→ **Отрывок документа**
|---|

Неизвестная знаменитость
За всю жизнь он дал только два концерта в филармонии
За всю жизнь он дал только два концерта в филармонии. А меж тем музыка его звучала во множестве советских фильмов, причём ставших классикой: «Короткие встречи», «Долгие проводы», «Мама вышла замуж», «Чужие письма», «Два капитана»… Самый неизвестный и самый эпатажный советский и российский композитор. А по мнению многих музыкантов — последний абсолютный гений.
… Худая фигурка то ли мальчика, то ли старика, каштановые волосы до плеч, вязаная красная жилетка, надетая задом наперёд, потёртый плащ и лихо заломленный на бок бордовый берет. Идёт странный человек по Невскому, заворачивает на Садовую, бредёт по Моховой, по улице Чайковского, всё время что-то бормоча себе под нос и нетерпеливо взмахивая тонкими руками, похожими на крылья эльфа. Проходит Литейный мост и смотрит долгим взглядом на Петропавловку, на Смольный. На Финляндском вокзале садится в электричку и выходит в Комарово.

|---|

→ **Описание задания**
Перепишите отрывок о композиторе, начиная со слов «Неизвестная знаменитость» и заканчивая словами «последний абсолютный гений.». Везде подставьте «консерватории» вместо «филармонии». Приведённые дальше строки здесь не пригодятся.

→ **Исходные данные**
|---|

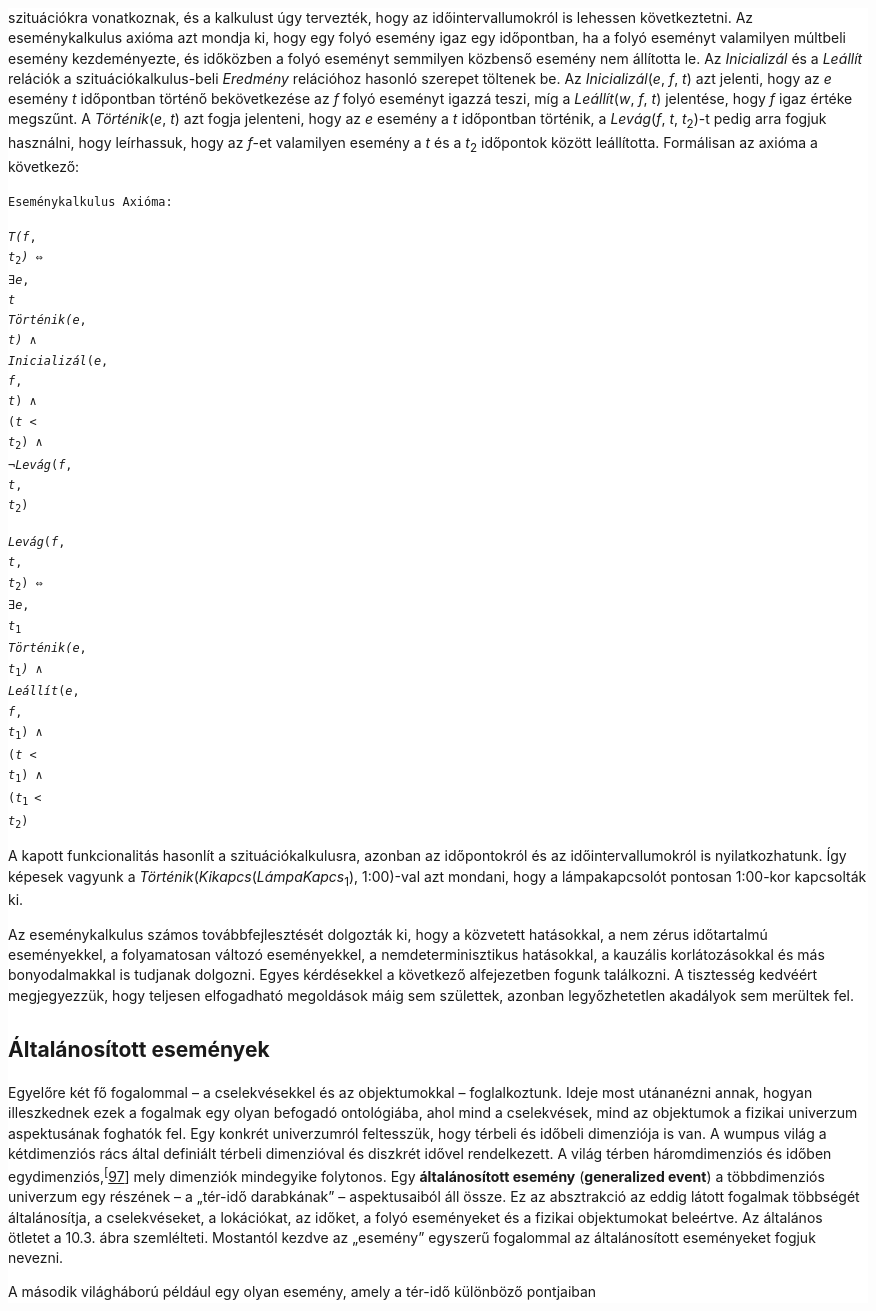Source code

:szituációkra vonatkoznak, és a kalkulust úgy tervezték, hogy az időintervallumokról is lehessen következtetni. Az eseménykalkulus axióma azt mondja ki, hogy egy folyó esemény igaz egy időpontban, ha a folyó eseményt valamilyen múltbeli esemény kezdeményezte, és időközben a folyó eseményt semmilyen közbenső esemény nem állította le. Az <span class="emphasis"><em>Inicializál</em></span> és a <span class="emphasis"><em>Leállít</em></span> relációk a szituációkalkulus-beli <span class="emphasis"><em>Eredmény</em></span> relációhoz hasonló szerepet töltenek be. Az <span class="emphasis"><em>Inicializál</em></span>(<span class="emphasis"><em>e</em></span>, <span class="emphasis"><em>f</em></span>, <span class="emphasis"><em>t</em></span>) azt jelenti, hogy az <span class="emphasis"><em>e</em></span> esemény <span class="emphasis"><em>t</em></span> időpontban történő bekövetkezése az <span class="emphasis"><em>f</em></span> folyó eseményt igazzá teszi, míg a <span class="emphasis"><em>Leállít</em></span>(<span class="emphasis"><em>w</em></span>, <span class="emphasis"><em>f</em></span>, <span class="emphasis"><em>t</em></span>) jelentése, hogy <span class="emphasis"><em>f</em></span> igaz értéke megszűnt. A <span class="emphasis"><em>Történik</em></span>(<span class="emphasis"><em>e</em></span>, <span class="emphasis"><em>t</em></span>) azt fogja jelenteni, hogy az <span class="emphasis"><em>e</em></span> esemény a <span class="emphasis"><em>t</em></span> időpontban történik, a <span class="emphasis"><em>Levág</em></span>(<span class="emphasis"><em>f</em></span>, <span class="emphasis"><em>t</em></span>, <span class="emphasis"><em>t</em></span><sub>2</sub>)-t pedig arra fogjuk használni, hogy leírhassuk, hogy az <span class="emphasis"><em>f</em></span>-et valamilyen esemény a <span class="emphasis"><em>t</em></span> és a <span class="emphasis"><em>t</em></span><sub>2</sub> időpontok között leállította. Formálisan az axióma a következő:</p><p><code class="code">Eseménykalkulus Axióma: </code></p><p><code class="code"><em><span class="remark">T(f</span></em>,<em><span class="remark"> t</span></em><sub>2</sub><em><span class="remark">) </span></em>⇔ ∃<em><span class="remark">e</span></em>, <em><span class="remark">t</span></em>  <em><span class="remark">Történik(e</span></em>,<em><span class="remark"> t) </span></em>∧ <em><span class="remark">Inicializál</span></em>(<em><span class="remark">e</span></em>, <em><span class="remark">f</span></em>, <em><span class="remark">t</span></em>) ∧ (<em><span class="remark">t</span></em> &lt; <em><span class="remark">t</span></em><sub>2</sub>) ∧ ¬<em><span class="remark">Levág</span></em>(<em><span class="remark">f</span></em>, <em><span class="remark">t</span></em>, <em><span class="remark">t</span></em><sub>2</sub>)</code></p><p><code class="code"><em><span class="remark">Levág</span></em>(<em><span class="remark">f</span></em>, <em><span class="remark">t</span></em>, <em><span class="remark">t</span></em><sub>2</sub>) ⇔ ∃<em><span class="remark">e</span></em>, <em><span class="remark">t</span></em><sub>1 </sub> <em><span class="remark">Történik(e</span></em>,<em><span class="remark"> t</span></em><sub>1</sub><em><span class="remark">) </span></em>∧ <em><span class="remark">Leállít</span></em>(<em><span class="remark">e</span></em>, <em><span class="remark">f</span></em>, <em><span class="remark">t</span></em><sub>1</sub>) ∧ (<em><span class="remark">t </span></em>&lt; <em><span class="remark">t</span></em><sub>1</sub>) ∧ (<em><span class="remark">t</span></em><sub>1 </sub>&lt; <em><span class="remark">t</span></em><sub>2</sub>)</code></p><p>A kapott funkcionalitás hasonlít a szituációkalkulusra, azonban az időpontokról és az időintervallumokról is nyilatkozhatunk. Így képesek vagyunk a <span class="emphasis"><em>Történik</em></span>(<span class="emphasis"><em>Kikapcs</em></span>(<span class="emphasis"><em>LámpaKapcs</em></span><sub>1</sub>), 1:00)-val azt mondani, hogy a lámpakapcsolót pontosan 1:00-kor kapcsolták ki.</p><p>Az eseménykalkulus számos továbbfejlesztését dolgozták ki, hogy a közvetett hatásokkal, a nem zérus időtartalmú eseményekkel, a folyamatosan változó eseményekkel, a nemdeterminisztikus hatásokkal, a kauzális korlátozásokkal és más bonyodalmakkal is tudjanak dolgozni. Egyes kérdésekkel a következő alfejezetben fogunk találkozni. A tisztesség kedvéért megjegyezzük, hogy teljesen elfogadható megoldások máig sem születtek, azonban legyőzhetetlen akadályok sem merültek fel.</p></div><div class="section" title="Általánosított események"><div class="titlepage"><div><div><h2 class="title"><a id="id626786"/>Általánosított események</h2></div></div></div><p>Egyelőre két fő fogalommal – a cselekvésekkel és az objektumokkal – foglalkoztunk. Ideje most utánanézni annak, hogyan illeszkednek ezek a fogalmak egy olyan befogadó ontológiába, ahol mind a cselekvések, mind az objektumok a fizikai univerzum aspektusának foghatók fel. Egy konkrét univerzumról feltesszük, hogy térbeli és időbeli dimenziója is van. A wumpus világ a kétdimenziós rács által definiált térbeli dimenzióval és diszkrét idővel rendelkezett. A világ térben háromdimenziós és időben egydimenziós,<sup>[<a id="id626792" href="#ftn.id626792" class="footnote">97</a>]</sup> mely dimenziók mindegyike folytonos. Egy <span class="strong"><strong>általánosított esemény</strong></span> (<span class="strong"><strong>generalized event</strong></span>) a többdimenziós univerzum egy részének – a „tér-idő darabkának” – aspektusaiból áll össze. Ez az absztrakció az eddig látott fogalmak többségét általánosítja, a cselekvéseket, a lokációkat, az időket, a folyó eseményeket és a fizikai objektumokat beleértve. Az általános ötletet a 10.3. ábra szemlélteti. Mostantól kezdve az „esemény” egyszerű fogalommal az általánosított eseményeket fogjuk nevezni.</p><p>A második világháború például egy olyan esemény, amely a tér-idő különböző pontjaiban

|---|

→ **Ответ на задание**
Неизвестная знаменитость
За всю жизнь он дал только два концерта в консерватории
За всю жизнь он дал только два концерта в консерватории. А меж тем музыка его звучала во множестве советских фильмов, причём ставших классикой: «Короткие встречи», «Долгие проводы», «Мама вышла замуж», «Чужие письма», «Два капитана»… Самый неизвестный и самый эпатажный советский и российский композитор. А по мнению многих музыкантов — последний абсолютный гений.